Assignment:
Provide the number of lines below containing the word "nuevos", without any other words.

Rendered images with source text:
────────

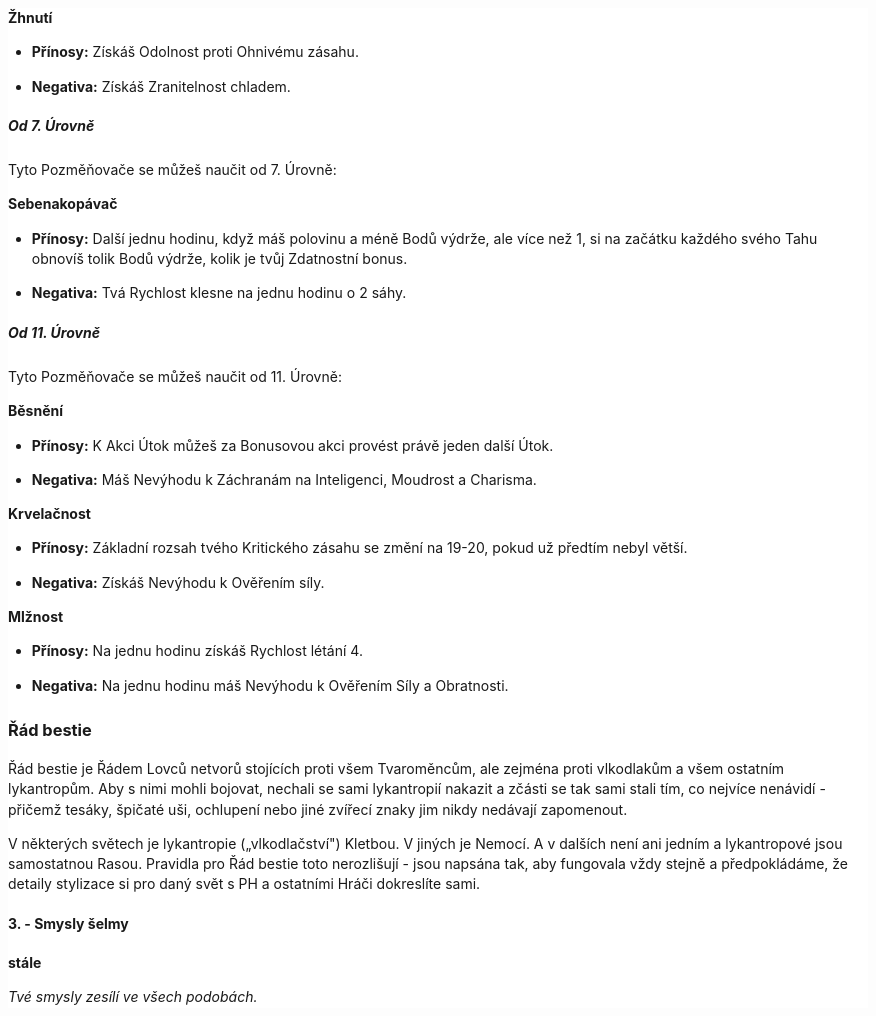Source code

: **Žhnutí**

* **Přínosy:** Získáš Odolnost proti Ohnivému zásahu.

* **Negativa:** Získáš Zranitelnost chladem.

##### Od 7. Úrovně

Tyto Pozměňovače se můžeš naučit od 7. Úrovně:

**Sebenakopávač**

* **Přínosy:** Další jednu hodinu, když máš polovinu a méně Bodů výdrže, ale více než 1, si na začátku každého svého Tahu obnovíš tolik Bodů výdrže, kolik je tvůj Zdatnostní bonus.

* **Negativa:** Tvá Rychlost klesne na jednu hodinu o 2 sáhy.

##### Od 11. Úrovně

Tyto Pozměňovače se můžeš naučit od 11. Úrovně:

**Běsnění**

* **Přínosy:** K Akci Útok můžeš za Bonusovou akci provést právě jeden další Útok.

* **Negativa:** Máš Nevýhodu k Záchranám na Inteligenci, Moudrost a Charisma.

**Krvelačnost**

* **Přínosy:** Základní rozsah tvého Kritického zásahu se změní na 19-20, pokud už předtím nebyl větší.

* **Negativa:** Získáš Nevýhodu k Ověřením síly.

**Mlžnost**

* **Přínosy:** Na jednu hodinu získáš Rychlost létání 4.

* **Negativa:** Na jednu hodinu máš Nevýhodu k Ověřením Síly a Obratnosti.

### Řád bestie

Řád bestie je Řádem Lovců netvorů stojících proti všem Tvaroměncům, ale zejména proti vlkodlakům a všem ostatním lykantropům. Aby s nimi mohli bojovat, nechali se sami lykantropií nakazit a zčásti se tak sami stali tím, co nejvíce nenávidí - přičemž tesáky, špičaté uši, ochlupení nebo jiné zvířecí znaky jim nikdy nedávají zapomenout.

<Card header="Povaha lykantropie">

V některých světech je lykantropie („vlkodlačství") Kletbou. V jiných je Nemocí. A v dalších není ani jedním a lykantropové jsou samostatnou Rasou. Pravidla pro Řád bestie toto nerozlišují - jsou napsána tak, aby fungovala vždy stejně a předpokládáme, že detaily stylizace si pro daný svět s PH a ostatními Hráči dokreslíte sami.

</Card>

#### 3. - Smysly šelmy

**stále**

*Tvé smysly zesílí ve všech podobách.*
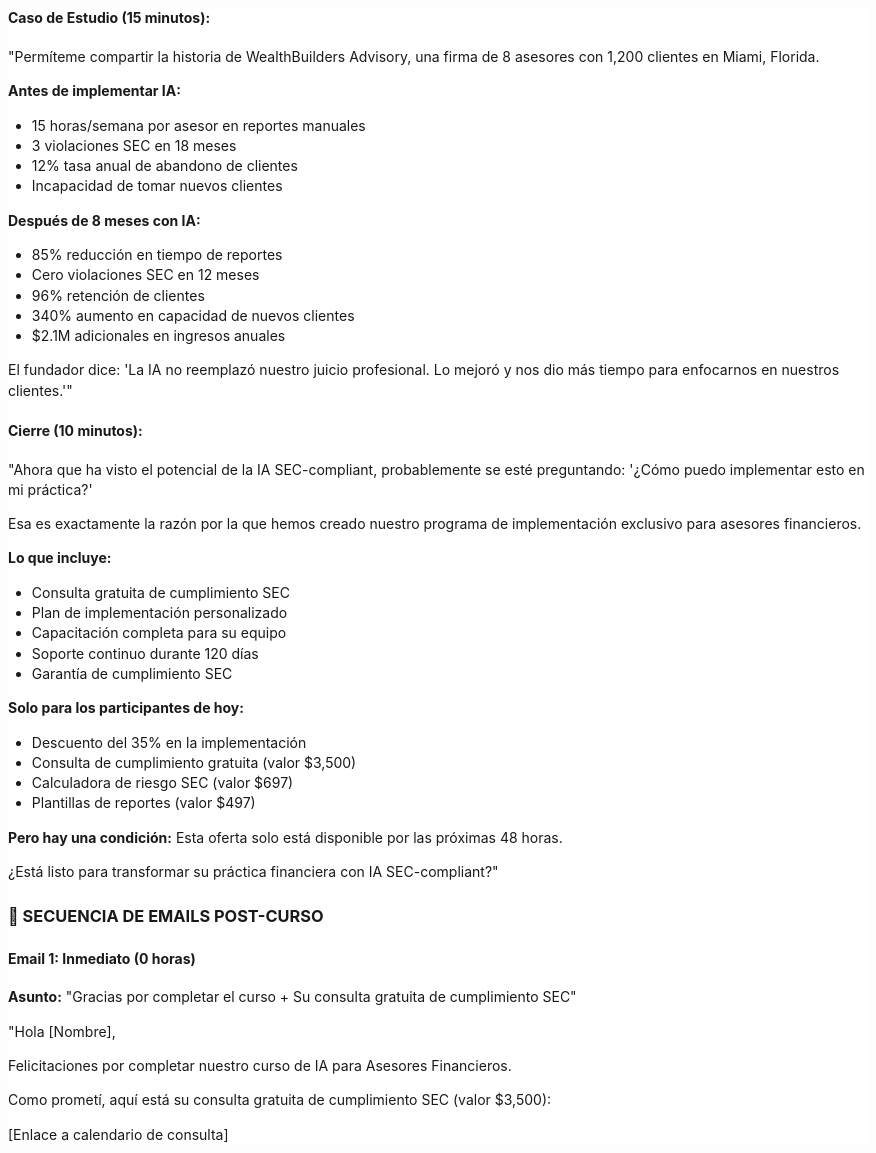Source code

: #### **Caso de Estudio (15 minutos):**
"Permíteme compartir la historia de WealthBuilders Advisory, una firma de 8 asesores con 1,200 clientes en Miami, Florida.

**Antes de implementar IA:**
- 15 horas/semana por asesor en reportes manuales
- 3 violaciones SEC en 18 meses
- 12% tasa anual de abandono de clientes
- Incapacidad de tomar nuevos clientes

**Después de 8 meses con IA:**
- 85% reducción en tiempo de reportes
- Cero violaciones SEC en 12 meses
- 96% retención de clientes
- 340% aumento en capacidad de nuevos clientes
- $2.1M adicionales en ingresos anuales

El fundador dice: 'La IA no reemplazó nuestro juicio profesional. Lo mejoró y nos dio más tiempo para enfocarnos en nuestros clientes.'"

#### **Cierre (10 minutos):**
"Ahora que ha visto el potencial de la IA SEC-compliant, probablemente se esté preguntando: '¿Cómo puedo implementar esto en mi práctica?'

Esa es exactamente la razón por la que hemos creado nuestro programa de implementación exclusivo para asesores financieros.

**Lo que incluye:**
- Consulta gratuita de cumplimiento SEC
- Plan de implementación personalizado
- Capacitación completa para su equipo
- Soporte continuo durante 120 días
- Garantía de cumplimiento SEC

**Solo para los participantes de hoy:**
- Descuento del 35% en la implementación
- Consulta de cumplimiento gratuita (valor $3,500)
- Calculadora de riesgo SEC (valor $697)
- Plantillas de reportes (valor $497)

**Pero hay una condición:** Esta oferta solo está disponible por las próximas 48 horas.

¿Está listo para transformar su práctica financiera con IA SEC-compliant?"

### **📧 SECUENCIA DE EMAILS POST-CURSO**

#### **Email 1: Inmediato (0 horas)**
**Asunto:** "Gracias por completar el curso + Su consulta gratuita de cumplimiento SEC"

"Hola [Nombre],

Felicitaciones por completar nuestro curso de IA para Asesores Financieros.

Como prometí, aquí está su consulta gratuita de cumplimiento SEC (valor $3,500):

[Enlace a calendario de consulta]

────────

Output of the task:
2